> **Source information**:
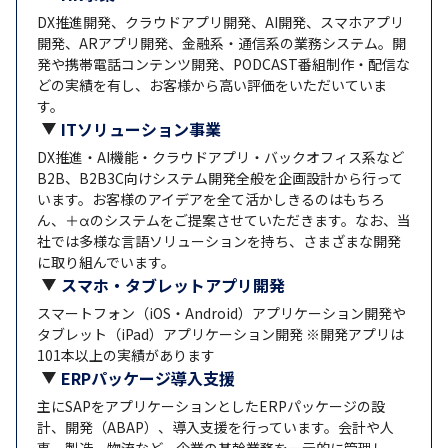
DX推進開発、クラウドアプリ開発、AI開発、スマホアプリ
開発、ARアプリ開発、金融系・通信系の業務システム。開
発や携帯電話コンテンツ開発、PODCAST番組制作・配信な
どの実績を有し、お客様から高い評価をいただいていま
す。
ITソリューション事業
DX推進・AI機能・クラウドアプリ・バックオフィス系など
B2B、B2B3C向けシステム開発全般を企画設計から行って
います。お客様のアイデアを全て活かしきるのはもちろ
ん、＋αのシステムをご提案させていただきます。なお、当
社では多様な言語ソリューションを持ち、さまざまな開発
に取り組んでいます。
スマホ・タブレットアプリ開発
スマートフォン（iOS・Android）アプリケーション開発や
タブレット（iPad）アプリケーション開発 ※開発アプリは
101本以上の実績があります
ERPパッケージ導入支援
主にSAPをアプリケーションとしたERPパッケージの設
計、開発（ABAP）、導入支援を行っています。会計や人
事、製造、物流など、企業の基幹業務を一元的に管理し、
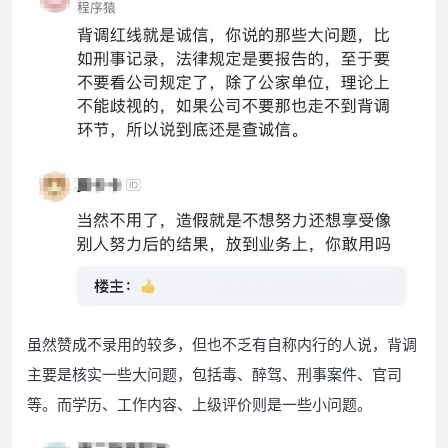
虽然赞成不录用的较多，但也不乏有自称内行的人说，背调
主要是核实一些大问题，包括毒、醉驾、刑事案件、官司
等。而学历、工作内容、上级评价则是一些小问题。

> **What is required**: Transcribe the records above exactly, without images.

> **Result for this exercise**:
DX推進開発、クラウドアプリ開発、AI開発、スマホアプリ
開発、ARアプリ開発、金融系・通信系の業務システム。開
発や携帯電話コンテンツ開発、PODCAST番組制作・配信な
どの実績を有し、お客様から高い評価をいただいていま
す。
ITソリューション事業
DX推進・AI機能・クラウドアプリ・バックオフィス系など
B2B、B2B3C向けシステム開発全般を企画設計から行って
います。お客様のアイデアを全て活かしきるのはもちろ
ん、＋αのシステムをご提案させていただきます。なお、当
社では多様な言語ソリューションを持ち、さまざまな開発
に取り組んでいます。
スマホ・タブレットアプリ開発
スマートフォン（iOS・Android）アプリケーション開発や
タブレット（iPad）アプリケーション開発 ※開発アプリは
101本以上の実績があります
ERPパッケージ導入支援
主にSAPをアプリケーションとしたERPパッケージの設
計、開発（ABAP）、導入支援を行っています。会計や人
事、製造、物流など、企業の基幹業務を一元的に管理し、
虽然赞成不录用的较多，但也不乏有自称内行的人说，背调
主要是核实一些大问题，包括毒、醉驾、刑事案件、官司
等。而学历、工作内容、上级评价则是一些小问题。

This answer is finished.